I – Ser a 1.ª ré seguradora condenada a pagar ao A.:

A. Uma pensão anual e vitalícia de € 485,71 (quatrocentos e oitenta e cinco euros e setenta e um cêntimos) em função do grau de incapacidade e data da alta fixados e da retribuição total anual transferida de € 15 419,26 (quinze mil, quatrocentos e dezanove euros e vinte e seis cêntimos);

B. € ,37 (trinta e oito euros e trinta e sete cêntimos) a título de indemnização (remanescente em falta) por Incapacidades Temporárias para o trabalho no período compreendido entre a data do acidente de trabalho e a data da consolidação médico-legal e em função da retribuição total anual transferida;

C. Juros de mora à taxa legal sobre as peticionadas quantias; e

II – Ser a 2.ª ré empregadora condenada a pagar ao A.:

A) Uma pensão anual e vitalícia de € 27,52 (vinte e sete euros e cinquenta e dois cêntimos) em função do grau de incapacidade e data da alta fixados ao A. e calculados em razão da retribuição anual não transferida de € 873,66 (oitocentos e setenta e três euros e sessenta e seis cêntimos); e

B) € 32,51 (trinta e dois euros e cinquenta e um cêntimo) a título de indemnização por Incapacidades Temporárias para o trabalho no período compreendido entre a data do acidente de trabalho e a data da consolidação médico-legal e em função da retribuição total anual não transferida; e ainda

C) Juros de mora à taxa legal sobre as peticionadas quantias.

Contestou a ré seguradora dizendo, em suma, que não existe nexo de causalidade entre a lesão apresentada pelo autor e o acidente aqui em apreço.

Contestou a ré empregadora dizendo, sumariamente, que a sua responsabilidade por acidentes de trabalho se encontrava devidamente transferida para a seguradora e que o “prémio balanced scorecard”, referido na P.I., não integra o conceito de retribuição.

Foi saneado processo e procedeu-se à seleção dos factos assentes.

Procedeu-se ao desdobramento do processo e no apenso de fixação de incapacidade veio a ser proferida decisão final.

Realizou-se a audiência de discussão e julgamento (no âmbito da qual foi discutida oralmente a possibilidade de enquadramento da situação no artigo 22.º da LAT).

De seguida foi proferida sentença com a decisão seguinte:

Nestes termos e por tudo o exposto decide-se:

a) Julgar o sinistradoJ… vítima de um acidente de trabalho sofrido no dia 11/04/2017 e, em consequência desse acidente, afetado:

i. De uma ITA (incapacidade temporária absoluta) entre 12/04/2017 e 20/04/2017;

ii. De uma ITP (incapacidade temporária parcial) de 40% entre 21/04/2017 e 11/10/2018;

iii. E, a partir de 12/10/2018, por conversão legal, de uma IPP (incapacidade permanente parcial) de 40%.

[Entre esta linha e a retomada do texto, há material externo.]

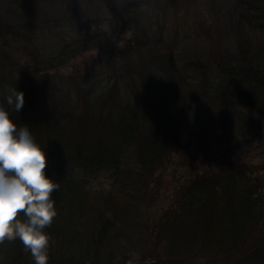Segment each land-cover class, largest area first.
Masks as SVG:
<instances>
[{"label":"trees","instance_id":"1","mask_svg":"<svg viewBox=\"0 0 264 264\" xmlns=\"http://www.w3.org/2000/svg\"><path fill=\"white\" fill-rule=\"evenodd\" d=\"M103 2L110 21L120 23L129 8L142 5ZM237 7L244 12L240 18L250 22L246 24L264 30V0H237ZM100 10L98 19L89 23L102 22L103 7ZM242 25H233L238 48L237 31L247 33ZM24 27L33 25L20 28L0 20V99L12 87L25 92L17 122L28 124L48 149L47 171L60 183L53 194L58 215L46 229L51 234L49 264H264V171L237 161L235 154L194 157L203 167L188 171L185 180L179 178L167 208H151L163 187L158 181L162 171L178 154L187 164L181 119L168 110L170 98L180 95V84H188L175 57L128 44L118 54L113 51L120 66L109 77L108 88L99 93L98 83L86 87L89 80L76 84L77 76H70L72 96L59 76L70 54L67 48L79 44L72 48L74 57L104 49L106 35L99 26H92V34L81 28L75 44L66 43L55 56H40L31 51L33 38L23 35ZM212 33H206L211 41ZM225 34L231 35L224 30L222 37ZM243 43L247 52L252 50L250 40ZM231 51L226 57L232 67L219 84L226 80L232 88L227 87L230 91L223 97L217 89V98H212L237 115L238 123L227 120L226 114L219 117L223 128L217 137L225 146L241 138L237 132L253 139L264 130V69L236 65ZM25 56L31 61L25 63ZM194 67L203 76L202 86L207 84L204 66ZM122 86L131 94L127 99L122 98ZM229 125L232 132L225 129ZM0 264L36 262L16 239L0 244Z\"/></svg>","mask_w":264,"mask_h":264},{"label":"rangeland","instance_id":"2","mask_svg":"<svg viewBox=\"0 0 264 264\" xmlns=\"http://www.w3.org/2000/svg\"><path fill=\"white\" fill-rule=\"evenodd\" d=\"M135 1H142L141 8H129L123 23L110 21L103 0H0V20L4 24L11 23L20 28L28 24L33 25L32 29L24 27L25 31H21L29 37L28 39L33 38L31 40L35 48H31V51H39L40 56L57 54L66 43L75 44L74 40L80 35L79 30L83 29L85 33L90 32L92 26H99L106 35V48L87 50L77 57L72 55V48L76 49L79 44L67 48L70 54L66 56L67 62L59 76L63 77L61 84L67 88L64 91L72 93V96L74 90L70 76H77L76 84L84 82L85 78L89 80L86 87L94 82L98 83L99 93L108 88L109 77L120 66V61L112 57L113 51L118 54L128 44L133 47L137 45L135 49L144 51L155 49L161 57H175L176 66L181 69L180 74L185 75L188 84L182 87L180 84V95L170 98L168 110L181 119L183 152L188 153L185 156L187 164L179 159L182 155L178 154L174 162L169 163L171 166L168 165L162 171L158 181L163 183V187H160L154 197L151 207L154 212L160 206L167 208L171 204L169 192L173 190L175 183L180 182L179 178L185 180L186 176L189 177L188 171L194 172L195 169L203 167L199 160L193 159L199 155L215 154L219 151L226 157L235 154L237 161H246L248 165L259 166L264 171V130L253 139H249L251 135L245 137L241 132H237L241 138L236 142L231 140L230 144L225 146L218 139L223 128L218 123L219 117L226 114L230 116L227 120L238 123L235 118L237 115L226 111L228 105H222L212 99L217 98V89L223 97L232 88L226 80L219 84L224 71L232 67L226 57L227 50H232L231 53L238 59L236 65L248 63L261 65L264 69V30H259L255 23L248 25L250 22L240 18L244 12L237 7V0H116L119 5ZM101 7L102 22L89 23L98 19ZM8 11L12 13L11 21ZM28 14L31 16H27ZM5 16H8V20ZM54 19L58 20L57 23ZM238 23H242L247 31L246 33L240 28L236 33L240 48L232 35L233 25ZM124 24L127 29H123ZM208 30L213 32L212 41L206 34ZM224 30L231 35L225 34L222 37ZM245 39L250 40L252 44V50L249 52L243 47ZM13 42L23 45L16 40ZM254 50L255 52H252ZM135 56L136 54L133 55ZM240 59L242 61H239ZM28 61L31 59L25 56L24 62ZM193 63H200L207 70V84L202 86L203 76L193 70L196 69ZM159 77L158 74L157 79ZM216 85H219V88ZM183 87L187 88L182 89ZM204 91L207 93L205 96L202 95ZM121 92L123 99L131 96L127 95L124 86L121 87ZM225 129L232 132L233 126H225Z\"/></svg>","mask_w":264,"mask_h":264},{"label":"clouds","instance_id":"3","mask_svg":"<svg viewBox=\"0 0 264 264\" xmlns=\"http://www.w3.org/2000/svg\"><path fill=\"white\" fill-rule=\"evenodd\" d=\"M25 92L9 89L0 99V244L19 239L36 264H49L51 234L58 215L54 191L59 181L49 175L48 149L28 124H18Z\"/></svg>","mask_w":264,"mask_h":264}]
</instances>
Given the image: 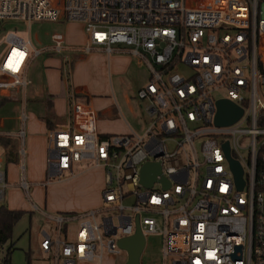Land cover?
I'll return each instance as SVG.
<instances>
[{
	"label": "built area",
	"instance_id": "1",
	"mask_svg": "<svg viewBox=\"0 0 264 264\" xmlns=\"http://www.w3.org/2000/svg\"><path fill=\"white\" fill-rule=\"evenodd\" d=\"M4 20L80 22L87 34L76 45L53 33L35 47L30 37L0 31V96L21 104V144L39 57L58 56L69 69L71 57L92 51L129 54L148 75L134 96L139 131L99 133L94 113L71 93L67 121L48 129L42 184L73 176L75 164L100 167L104 180L97 207L50 212L32 204L49 223L39 264H127L119 242L137 228L139 264L152 236L160 255L151 264H264V0H0ZM219 100L241 117L216 124ZM225 142L242 168L241 189ZM148 162L160 164L150 188L141 183ZM10 186L0 168V203ZM17 186L29 199L24 161Z\"/></svg>",
	"mask_w": 264,
	"mask_h": 264
},
{
	"label": "rangeland",
	"instance_id": "2",
	"mask_svg": "<svg viewBox=\"0 0 264 264\" xmlns=\"http://www.w3.org/2000/svg\"><path fill=\"white\" fill-rule=\"evenodd\" d=\"M0 31H12L23 38L30 37L35 47L47 43L53 33L64 35L67 43L76 45L83 44L87 38L83 24L73 21L59 23L31 22L28 24L19 20H4L0 21ZM58 59L46 56H41L37 59L30 71V89H44L45 85L50 82L58 91L64 89V94L67 97L69 87L74 97L85 99L86 94H90L94 98L91 103L95 105L96 109L111 108L116 109L118 113L119 119H105L99 123V129L103 127L112 134H120L119 132L128 133L141 129V119L143 118L142 103L134 96L137 88L146 83L148 75L145 67L140 65L136 59L129 54L106 55L92 51L88 54L71 57L69 69H67L64 62ZM21 112L20 102H8L0 109V119L4 118L9 128L16 126L19 129L21 127ZM43 112V105L33 103L29 99L28 94V102L25 109L26 118L28 119L32 114L39 118ZM27 119H25L24 123L25 131L28 123ZM122 125L126 127L123 130L121 129V131L118 128ZM0 130L5 129L0 127ZM16 144L17 149L21 146L25 150L28 149L25 135L22 144L20 140H17ZM45 144L47 157V138ZM239 145L241 147L246 146V142L240 141ZM20 159L24 161L25 165L27 164L28 168V154H26V151L24 155L21 154ZM86 169L88 167L82 164H75L74 166L75 174L78 176L79 174H85L87 172ZM93 171L101 179L104 177L102 169L98 168ZM73 176H70L69 173H64L61 177L62 180L57 181L59 182L58 184L47 186L44 189V198L48 209L54 211H57V209L60 211H82L98 204L96 197L95 205L87 207V201L84 196L88 189L87 187H82L83 184H80L79 179L72 178ZM73 202H77V205L73 206ZM42 208L45 209V206ZM43 229H49V223L39 214L30 215L25 213L21 217L13 229L12 264H39L38 260L42 256L39 241L41 239L40 233ZM159 255V238L148 237L147 248L141 255L140 262L142 264L156 263Z\"/></svg>",
	"mask_w": 264,
	"mask_h": 264
},
{
	"label": "crops",
	"instance_id": "3",
	"mask_svg": "<svg viewBox=\"0 0 264 264\" xmlns=\"http://www.w3.org/2000/svg\"><path fill=\"white\" fill-rule=\"evenodd\" d=\"M104 54V53H103ZM49 58L56 57L59 58L58 60H61L58 56H46ZM69 94L68 97L64 94V89H60L59 91L55 89L52 84L49 82L45 85L44 89H28L27 98L29 94V99L33 101V103H40L43 105L44 101L46 99H49V101L52 103L53 112L56 117V124L55 127H58L60 124L65 123L69 117V103H70V93L71 88H68ZM85 99L74 97L75 100L78 102L86 104L91 111L94 113L95 116V125L96 129L101 134H112L109 133L110 131L105 130L103 127L99 129V123L105 119H115L118 118V113L116 109H96L95 105H93L91 102L94 99L90 94H86ZM12 101H17L16 98H12ZM28 100V99H27ZM10 101V102H12ZM28 102V101H27ZM27 119V118H26ZM119 119V118H118ZM28 123H27V129L25 131V138H27V146L28 149L25 150L26 154H28V168L27 164L26 167V176L28 180L32 183V186L30 188L31 194L30 198L28 199L26 197L23 190H21L17 186V182L20 175V163L21 159L18 153L17 149V162L13 163H5V149L2 145H0V168L4 170L6 173V178L8 182L11 184L8 191L5 194V199L3 204L8 206L10 209H19L24 210L26 213H29L30 215L36 214L32 212V204H36L40 207H44L47 211L55 212L54 210H50L46 207L45 203V196H44V189L47 188V186H53L58 184V180L53 179L50 182L46 184H42L43 181L46 179L47 176V168H46V132L48 131V128L45 124V122L35 117L33 114L28 117ZM120 121V120H119ZM109 122V121H104ZM7 125V126H6ZM0 127L5 130H0L2 133H7L10 137L15 140V142L18 140L15 137V134L18 132V128L16 126L8 127L7 121L2 118L0 119ZM125 125L119 127L118 129H125ZM7 129V131H6ZM131 129V127H129ZM121 130V131H122ZM120 134L122 132H119ZM100 167H88L87 172L82 175H74L72 178H78L80 184H83L82 187H87V193L85 194V199L87 201V207L93 206L96 203V197H97V205L93 207H97L101 203V189L103 187V180L104 177L101 179V177H98V175L94 174L95 169H98ZM101 169V168H100ZM62 178L59 180L61 181ZM24 195V196H23ZM95 199V200H94ZM73 206L77 205V202L72 203ZM90 207V208H93ZM55 209V208H52ZM57 209V208H56ZM86 210V209H85ZM57 211H60L57 209ZM62 211V210H61Z\"/></svg>",
	"mask_w": 264,
	"mask_h": 264
},
{
	"label": "water",
	"instance_id": "4",
	"mask_svg": "<svg viewBox=\"0 0 264 264\" xmlns=\"http://www.w3.org/2000/svg\"><path fill=\"white\" fill-rule=\"evenodd\" d=\"M217 115L216 124L218 125H228L237 121L241 115L242 110L236 107L228 100H219L217 102ZM224 148L226 150L227 157L230 161L231 168L234 172L238 188L241 189L243 186L242 179V168L237 161L232 160L229 155L228 142L224 143ZM160 174V164L157 162H148L143 165L141 170V183L144 187L150 188L152 184L157 180V175ZM164 186H168V183L161 178ZM120 246L128 251V262L127 264H139V255L144 245V237L137 228L136 233L132 237L121 239L119 242Z\"/></svg>",
	"mask_w": 264,
	"mask_h": 264
},
{
	"label": "trees",
	"instance_id": "5",
	"mask_svg": "<svg viewBox=\"0 0 264 264\" xmlns=\"http://www.w3.org/2000/svg\"><path fill=\"white\" fill-rule=\"evenodd\" d=\"M12 100V98L0 96V109ZM43 108L44 112L39 118L45 122L48 129H53L56 124V117L49 99L44 101ZM0 145L5 149V163L17 162V144L15 140L10 137L0 136ZM25 213L26 211L24 210L10 209L8 206L0 204V264H12L13 229Z\"/></svg>",
	"mask_w": 264,
	"mask_h": 264
}]
</instances>
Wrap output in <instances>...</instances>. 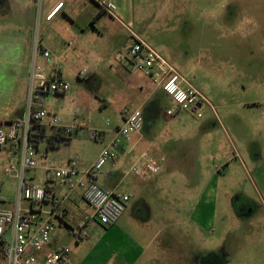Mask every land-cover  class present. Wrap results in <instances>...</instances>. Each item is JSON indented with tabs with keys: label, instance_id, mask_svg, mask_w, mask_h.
<instances>
[{
	"label": "rangeland",
	"instance_id": "1",
	"mask_svg": "<svg viewBox=\"0 0 264 264\" xmlns=\"http://www.w3.org/2000/svg\"><path fill=\"white\" fill-rule=\"evenodd\" d=\"M109 1L117 19L86 1L92 21L95 12L100 19L89 25L80 53L68 45L75 38L65 39L60 63L69 90L43 97L45 110L59 119L77 111L82 129L66 144L48 149L46 158L34 155L36 168L24 177L41 185L43 167H62L69 158L92 164L108 144L94 141L92 132H108L120 124L121 115L141 109L146 100L156 108L151 109L156 119L153 148L165 161L148 184L137 180L138 188L116 190L130 198L125 215L136 216L133 228L102 238L112 227L90 219L86 239L74 240L65 228L43 252L48 255L63 244L67 264H80L73 258L81 264H111L106 252L117 244L133 247V231L145 227L151 240L140 246L142 264H264V0ZM56 26L45 33L36 24L32 33L64 37L63 28ZM132 35L206 99L201 117L175 109L160 87L153 91L147 75L126 66L123 48ZM167 109L172 117H166ZM147 120L152 121L149 112ZM108 134V139L114 136ZM44 150L40 144L39 153ZM13 158L15 163L17 156ZM4 163L8 159L0 153V169ZM46 174L53 177L52 171ZM9 178L0 170V209L12 208L17 197V180ZM74 214L89 217L91 210L80 202Z\"/></svg>",
	"mask_w": 264,
	"mask_h": 264
},
{
	"label": "built area",
	"instance_id": "2",
	"mask_svg": "<svg viewBox=\"0 0 264 264\" xmlns=\"http://www.w3.org/2000/svg\"><path fill=\"white\" fill-rule=\"evenodd\" d=\"M100 9L115 18V7L109 0H92ZM40 4V1L38 2ZM63 4H57L45 16L46 21L54 18ZM132 42L123 48L125 62L129 69L140 71L148 76L150 81L170 98L175 109L187 111L196 117H201V109L208 105L206 99L192 87L176 69L150 48L140 38L132 35ZM83 77V72L78 73ZM69 90V83L61 78V70L55 63L52 54L43 48L35 33L32 43L26 110L24 118L0 127V149L7 144H13L17 150V161L2 165L4 175L15 178L18 182L17 197L10 209H0V241L5 264H67L68 251L60 248L51 251L43 261L37 259L52 241L54 229V210H34L41 208L47 201H53L54 193L41 185L30 183L24 177L28 171L36 168L34 155L45 157V152L39 153L37 143L30 136L32 119L40 126L60 130L65 136L78 134L82 129L80 122L74 120L64 125L55 114L48 113L43 106V97L49 94L64 95ZM166 115L172 117L174 112L167 110ZM143 117L139 107L126 113L122 123L113 130L114 136L99 154L96 161L86 169H82L75 158L68 159L62 167L50 170L57 187L63 188L66 194L78 192L81 200L91 209V214L70 230L71 237L76 241L87 238L85 227L87 221L95 220L98 225L108 228L123 214L130 198L103 187L97 180L102 168L109 164L111 167L119 162V149L122 142H127L142 130ZM103 131H93L91 138L96 141L103 139ZM46 139H43V143ZM61 143L60 145H62ZM140 179L146 175L159 172V160L152 158L147 152H141L133 157L128 169ZM26 203L27 207L23 204ZM6 232H9L5 238Z\"/></svg>",
	"mask_w": 264,
	"mask_h": 264
},
{
	"label": "crops",
	"instance_id": "3",
	"mask_svg": "<svg viewBox=\"0 0 264 264\" xmlns=\"http://www.w3.org/2000/svg\"><path fill=\"white\" fill-rule=\"evenodd\" d=\"M39 1L40 4L38 3ZM86 1L87 0H0V124L9 125L11 122L20 121L24 118L26 110L29 62L34 38L32 28L37 24L39 25V28H41V30L45 33L50 30H54V28L57 27V24L63 28L64 37H60L62 35L61 33L57 32V34H55L52 32L50 35H43L39 38L41 46L52 54L55 63L61 70L62 67L60 62L66 51L63 49L65 39L67 37H71L72 40L75 38V41H69L68 45H71L75 49V52L80 53L83 51V48L81 47L87 42L86 37L89 33V25L92 24V22L93 24L97 23V21L100 19L98 14L95 12L96 20L92 21L93 13H91V8H88ZM59 3L63 4L62 8L59 9L52 20L46 21V14H48ZM100 11L106 13L101 9ZM114 19L117 18L115 17ZM62 74L63 71L61 70V78L63 79ZM156 89L157 88L155 86L153 91ZM147 103H149L147 100L144 101V103H141V112L143 117L141 132L138 135L133 136L130 141L122 142V145L118 151L119 162L113 167H111L109 164L105 165L104 170H101L100 175L97 177L98 182L103 187L114 191H116L122 185H124L127 189H132L133 187L138 188V181L148 184L152 179H155L159 173L146 175L145 179L143 180L128 171L133 157L140 154L141 152H147L152 158L159 160V171L160 162L162 164L165 161L164 155L159 151V148L156 146L153 148V142L156 138L154 131L156 119L151 109L155 107L147 105ZM169 103H171V100ZM148 112L152 117V121L147 120ZM48 113L52 114L53 111H48ZM77 114V111H75L74 116L70 118L63 116V118L60 120L62 124L69 125L75 120ZM125 116V113L121 115L120 124L122 123ZM120 124L116 125L111 130H108V132L103 131V140L106 142L109 141L111 138H107V135H110L108 133H113V130ZM148 125L149 128L147 127ZM76 135L77 134H74L72 139L74 137L76 138ZM40 144L45 145L43 142ZM44 152L47 155V151L44 150ZM0 153H4L5 158L8 159V163H14L13 156H17V150L13 144H7L3 149H0ZM46 155L44 158H46ZM118 164H120L119 170L117 169ZM80 165L82 169H86L91 164L86 165L80 161ZM43 169L45 172V177L43 183H41V186L52 190L54 193V199L53 201L44 202L41 208L36 207L33 209H41L43 211L54 210L53 221L54 225L56 223L58 228L54 227L53 229L51 241L53 242L54 240H59L61 238L65 228L69 229L68 233L70 235L71 228L75 227L78 222L83 220L82 216L84 215L81 214L80 216H76L74 214V210L78 209V204L80 202H84L81 200L78 192L66 194L63 188L57 187L50 176L46 174L48 168L43 167ZM9 179L16 180L15 178ZM26 180L32 183L31 176L27 177ZM123 180H127V182L123 183ZM103 181H106V184L108 183L111 187L105 185ZM1 187H3L2 182L0 183V191ZM23 206L27 207L26 203H24ZM126 209L127 208H125L123 214L116 220V222L110 226L112 229L106 232L102 238L117 237V232L120 230L119 228H133L132 226L136 224L137 218L134 214L129 213L125 215ZM196 218L198 219L199 216H196ZM144 224H146V222ZM116 225L117 230L115 231L114 229ZM120 233L123 234L122 230H120ZM8 234L9 232H6L5 238L8 236ZM133 234L135 236L134 246L127 250L126 248L120 247L117 244L115 247H112L110 251L106 252V262L109 261L111 264H142V258L140 257L141 251H139V249L141 248V244L146 243L147 240L148 243L150 242L151 232L148 228L142 227L134 230ZM164 247L165 246L160 245V249H163ZM60 248L65 247L63 244H60L54 250ZM36 256L39 261H43L46 254L42 252ZM73 260L74 262H78L80 264L82 261H78L74 258ZM149 261L150 260L146 258V262L148 263Z\"/></svg>",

b) Condenar as rés seguradora e empregadora a pagar ao sinistrado:

i. Uma pensão anual e vitalícia de € 4 425,77 (quatro mil, quatrocentos e vinte e cinco euros e setenta e sete cêntimos), devida desde 12/10/2018, acrescida dos juros vencidos e vincendos desde essa data, sendo:

a. da responsabilidade da seguradora a pensão anual e vitalícia no montante de € 4 317,34 (quatro mil, trezentos e dezassete euros e trinta e quatro cêntimos), devida desde 12/10/2018 acrescida de juros vencidos e vincendos desde essa data;

b. da responsabilidade da empregadora a pensão anual e vitalícia no montante de € 108,43 (cento e oito euros e quarenta e três cêntimos) devida desde 12/10/2018 acrescida de juros vencidos e vincendos desde essa data;

ii. A indemnização pelos períodos de incapacidades temporárias no montante de € 6 805,47 (seis mil, oitocentos e cinco euros e quarenta e sete cêntimos), sendo:

a. Da responsabilidade da seguradora o montante de € 6 638,74 (seis mil, seiscentos e trinta e oito euros e setenta e quatro cêntimos), a que se deve descontar a quantia já paga de € 535,31, acrescido de juros vencidos e vincendos sobre cada importância diária;

b. Da responsabilidade da empregadora o montante de € 166,73 (cento e sessenta e seis euros e setenta e três cêntimos) acrescido de juros vencidos e vincendos contados sobre cada importância diária.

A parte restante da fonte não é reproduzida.